WHAT IS REQUIRED | Copy out every one of the following entries line for line, changing nothing.
◇ ◇ ◇ ◇ ◇
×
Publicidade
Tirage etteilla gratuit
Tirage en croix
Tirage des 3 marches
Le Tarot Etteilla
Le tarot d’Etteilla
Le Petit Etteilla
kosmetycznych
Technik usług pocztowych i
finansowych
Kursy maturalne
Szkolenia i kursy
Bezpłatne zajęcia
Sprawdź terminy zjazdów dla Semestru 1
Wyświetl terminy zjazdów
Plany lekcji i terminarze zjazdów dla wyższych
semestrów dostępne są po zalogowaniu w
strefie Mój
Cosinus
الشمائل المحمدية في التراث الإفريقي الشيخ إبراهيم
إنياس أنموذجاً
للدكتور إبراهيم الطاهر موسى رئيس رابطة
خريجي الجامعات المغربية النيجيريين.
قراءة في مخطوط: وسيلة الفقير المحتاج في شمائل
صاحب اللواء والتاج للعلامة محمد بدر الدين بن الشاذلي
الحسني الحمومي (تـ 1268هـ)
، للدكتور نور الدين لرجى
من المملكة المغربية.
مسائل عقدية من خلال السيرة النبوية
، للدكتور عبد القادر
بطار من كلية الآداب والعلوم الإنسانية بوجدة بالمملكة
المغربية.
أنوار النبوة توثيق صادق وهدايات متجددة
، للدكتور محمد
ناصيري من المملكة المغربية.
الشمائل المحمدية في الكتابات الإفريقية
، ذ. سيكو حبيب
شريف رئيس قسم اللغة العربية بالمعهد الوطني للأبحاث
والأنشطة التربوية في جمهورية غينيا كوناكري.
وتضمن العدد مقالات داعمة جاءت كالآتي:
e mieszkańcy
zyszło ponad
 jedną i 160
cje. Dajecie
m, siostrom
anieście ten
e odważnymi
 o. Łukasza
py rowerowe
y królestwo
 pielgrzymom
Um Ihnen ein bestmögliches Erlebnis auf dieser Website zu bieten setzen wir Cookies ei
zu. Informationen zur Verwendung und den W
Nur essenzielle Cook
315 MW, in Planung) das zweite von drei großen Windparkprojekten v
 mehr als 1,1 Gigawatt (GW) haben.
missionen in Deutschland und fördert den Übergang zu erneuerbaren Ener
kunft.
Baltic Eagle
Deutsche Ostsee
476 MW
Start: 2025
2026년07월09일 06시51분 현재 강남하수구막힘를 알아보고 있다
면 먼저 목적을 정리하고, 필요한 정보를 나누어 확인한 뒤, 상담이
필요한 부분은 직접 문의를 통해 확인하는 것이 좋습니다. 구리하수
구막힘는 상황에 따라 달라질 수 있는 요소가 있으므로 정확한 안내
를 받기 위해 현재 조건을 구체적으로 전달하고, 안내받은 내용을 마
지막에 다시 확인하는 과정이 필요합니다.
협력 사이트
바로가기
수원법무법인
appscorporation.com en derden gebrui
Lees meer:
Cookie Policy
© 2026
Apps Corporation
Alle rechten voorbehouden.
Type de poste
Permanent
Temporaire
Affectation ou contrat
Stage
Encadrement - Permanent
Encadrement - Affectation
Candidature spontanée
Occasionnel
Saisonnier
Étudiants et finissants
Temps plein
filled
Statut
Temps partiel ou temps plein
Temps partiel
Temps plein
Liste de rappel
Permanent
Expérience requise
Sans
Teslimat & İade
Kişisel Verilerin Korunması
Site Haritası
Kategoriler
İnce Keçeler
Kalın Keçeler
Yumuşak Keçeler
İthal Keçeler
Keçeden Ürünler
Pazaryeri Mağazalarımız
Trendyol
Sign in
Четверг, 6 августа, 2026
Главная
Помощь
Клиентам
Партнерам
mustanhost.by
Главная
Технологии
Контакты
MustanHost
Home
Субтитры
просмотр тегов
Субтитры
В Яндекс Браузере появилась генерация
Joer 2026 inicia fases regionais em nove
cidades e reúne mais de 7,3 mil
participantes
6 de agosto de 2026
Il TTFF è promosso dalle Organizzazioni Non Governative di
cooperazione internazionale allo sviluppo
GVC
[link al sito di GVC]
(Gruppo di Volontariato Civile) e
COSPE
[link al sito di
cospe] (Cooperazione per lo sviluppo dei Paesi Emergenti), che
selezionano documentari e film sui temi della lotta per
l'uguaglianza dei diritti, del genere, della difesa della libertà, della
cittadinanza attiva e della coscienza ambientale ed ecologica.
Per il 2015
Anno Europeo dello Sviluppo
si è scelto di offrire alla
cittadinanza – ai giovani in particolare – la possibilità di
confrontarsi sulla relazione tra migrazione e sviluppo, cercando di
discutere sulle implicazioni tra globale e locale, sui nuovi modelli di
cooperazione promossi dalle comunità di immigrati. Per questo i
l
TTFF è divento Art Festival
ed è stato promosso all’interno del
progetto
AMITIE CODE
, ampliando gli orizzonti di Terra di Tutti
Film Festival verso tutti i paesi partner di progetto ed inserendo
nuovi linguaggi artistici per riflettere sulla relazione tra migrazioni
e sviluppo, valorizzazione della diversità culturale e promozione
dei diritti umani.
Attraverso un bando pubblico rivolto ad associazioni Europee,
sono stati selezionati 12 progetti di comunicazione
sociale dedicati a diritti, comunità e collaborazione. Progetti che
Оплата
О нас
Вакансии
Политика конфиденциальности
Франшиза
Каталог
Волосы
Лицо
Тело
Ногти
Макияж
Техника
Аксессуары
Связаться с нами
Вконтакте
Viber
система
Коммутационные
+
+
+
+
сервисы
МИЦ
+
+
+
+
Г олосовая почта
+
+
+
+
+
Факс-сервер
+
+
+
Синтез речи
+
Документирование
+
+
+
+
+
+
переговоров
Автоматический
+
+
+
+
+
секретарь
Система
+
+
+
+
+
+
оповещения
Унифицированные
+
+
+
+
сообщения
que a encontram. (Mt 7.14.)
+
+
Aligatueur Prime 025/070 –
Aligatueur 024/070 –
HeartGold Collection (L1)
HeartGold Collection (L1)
◇ ◇ ◇ ◇ ◇
ANSWER SECTION |
×
Publicidade
Tirage etteilla gratuit
Tirage en croix
Tirage des 3 marches
Le Tarot Etteilla
Le tarot d’Etteilla
Le Petit Etteilla
kosmetycznych
Technik usług pocztowych i
finansowych
Kursy maturalne
Szkolenia i kursy
Bezpłatne zajęcia
Sprawdź terminy zjazdów dla Semestru 1
Wyświetl terminy zjazdów
Plany lekcji i terminarze zjazdów dla wyższych
semestrów dostępne są po zalogowaniu w
strefie Mój
Cosinus
الشمائل المحمدية في التراث الإفريقي الشيخ إبراهيم
إنياس أنموذجاً
للدكتور إبراهيم الطاهر موسى رئيس رابطة
خريجي الجامعات المغربية النيجيريين.
قراءة في مخطوط: وسيلة الفقير المحتاج في شمائل
صاحب اللواء والتاج للعلامة محمد بدر الدين بن الشاذلي
الحسني الحمومي (تـ 1268هـ)
، للدكتور نور الدين لرجى
من المملكة المغربية.
مسائل عقدية من خلال السيرة النبوية
، للدكتور عبد القادر
بطار من كلية الآداب والعلوم الإنسانية بوجدة بالمملكة
المغربية.
أنوار النبوة توثيق صادق وهدايات متجددة
، للدكتور محمد
ناصيري من المملكة المغربية.
الشمائل المحمدية في الكتابات الإفريقية
، ذ. سيكو حبيب
شريف رئيس قسم اللغة العربية بالمعهد الوطني للأبحاث
والأنشطة التربوية في جمهورية غينيا كوناكري.
وتضمن العدد مقالات داعمة جاءت كالآتي:
e mieszkańcy
zyszło ponad
 jedną i 160
cje. Dajecie
m, siostrom
anieście ten
e odważnymi
 o. Łukasza
py rowerowe
y królestwo
 pielgrzymom
Um Ihnen ein bestmögliches Erlebnis auf dieser Website zu bieten setzen wir Cookies ei
zu. Informationen zur Verwendung und den W
Nur essenzielle Cook
315 MW, in Planung) das zweite von drei großen Windparkprojekten v
 mehr als 1,1 Gigawatt (GW) haben.
missionen in Deutschland und fördert den Übergang zu erneuerbaren Ener
kunft.
Baltic Eagle
Deutsche Ostsee
476 MW
Start: 2025
2026년07월09일 06시51분 현재 강남하수구막힘를 알아보고 있다
면 먼저 목적을 정리하고, 필요한 정보를 나누어 확인한 뒤, 상담이
필요한 부분은 직접 문의를 통해 확인하는 것이 좋습니다. 구리하수
구막힘는 상황에 따라 달라질 수 있는 요소가 있으므로 정확한 안내
를 받기 위해 현재 조건을 구체적으로 전달하고, 안내받은 내용을 마
지막에 다시 확인하는 과정이 필요합니다.
협력 사이트
바로가기
수원법무법인
appscorporation.com en derden gebrui
Lees meer:
Cookie Policy
© 2026
Apps Corporation
Alle rechten voorbehouden.
Type de poste
Permanent
Temporaire
Affectation ou contrat
Stage
Encadrement - Permanent
Encadrement - Affectation
Candidature spontanée
Occasionnel
Saisonnier
Étudiants et finissants
Temps plein
filled
Statut
Temps partiel ou temps plein
Temps partiel
Temps plein
Liste de rappel
Permanent
Expérience requise
Sans
Teslimat & İade
Kişisel Verilerin Korunması
Site Haritası
Kategoriler
İnce Keçeler
Kalın Keçeler
Yumuşak Keçeler
İthal Keçeler
Keçeden Ürünler
Pazaryeri Mağazalarımız
Trendyol
Sign in
Четверг, 6 августа, 2026
Главная
Помощь
Клиентам
Партнерам
mustanhost.by
Главная
Технологии
Контакты
MustanHost
Home
Субтитры
просмотр тегов
Субтитры
В Яндекс Браузере появилась генерация
Joer 2026 inicia fases regionais em nove
cidades e reúne mais de 7,3 mil
participantes
6 de agosto de 2026
Il TTFF è promosso dalle Organizzazioni Non Governative di
cooperazione internazionale allo sviluppo
GVC
[link al sito di GVC]
(Gruppo di Volontariato Civile) e
COSPE
[link al sito di
cospe] (Cooperazione per lo sviluppo dei Paesi Emergenti), che
selezionano documentari e film sui temi della lotta per
l'uguaglianza dei diritti, del genere, della difesa della libertà, della
cittadinanza attiva e della coscienza ambientale ed ecologica.
Per il 2015
Anno Europeo dello Sviluppo
si è scelto di offrire alla
cittadinanza – ai giovani in particolare – la possibilità di
confrontarsi sulla relazione tra migrazione e sviluppo, cercando di
discutere sulle implicazioni tra globale e locale, sui nuovi modelli di
cooperazione promossi dalle comunità di immigrati. Per questo i
l
TTFF è divento Art Festival
ed è stato promosso all’interno del
progetto
AMITIE CODE
, ampliando gli orizzonti di Terra di Tutti
Film Festival verso tutti i paesi partner di progetto ed inserendo
nuovi linguaggi artistici per riflettere sulla relazione tra migrazioni
e sviluppo, valorizzazione della diversità culturale e promozione
dei diritti umani.
Attraverso un bando pubblico rivolto ad associazioni Europee,
sono stati selezionati 12 progetti di comunicazione
sociale dedicati a diritti, comunità e collaborazione. Progetti che
Оплата
О нас
Вакансии
Политика конфиденциальности
Франшиза
Каталог
Волосы
Лицо
Тело
Ногти
Макияж
Техника
Аксессуары
Связаться с нами
Вконтакте
Viber
система
Коммутационные
+
+
+
+
сервисы
МИЦ
+
+
+
+
Г олосовая почта
+
+
+
+
+
Факс-сервер
+
+
+
Синтез речи
+
Документирование
+
+
+
+
+
+
переговоров
Автоматический
+
+
+
+
+
секретарь
Система
+
+
+
+
+
+
оповещения
Унифицированные
+
+
+
+
сообщения
que a encontram. (Mt 7.14.)
+
+
Aligatueur Prime 025/070 –
Aligatueur 024/070 –
HeartGold Collection (L1)
HeartGold Collection (L1)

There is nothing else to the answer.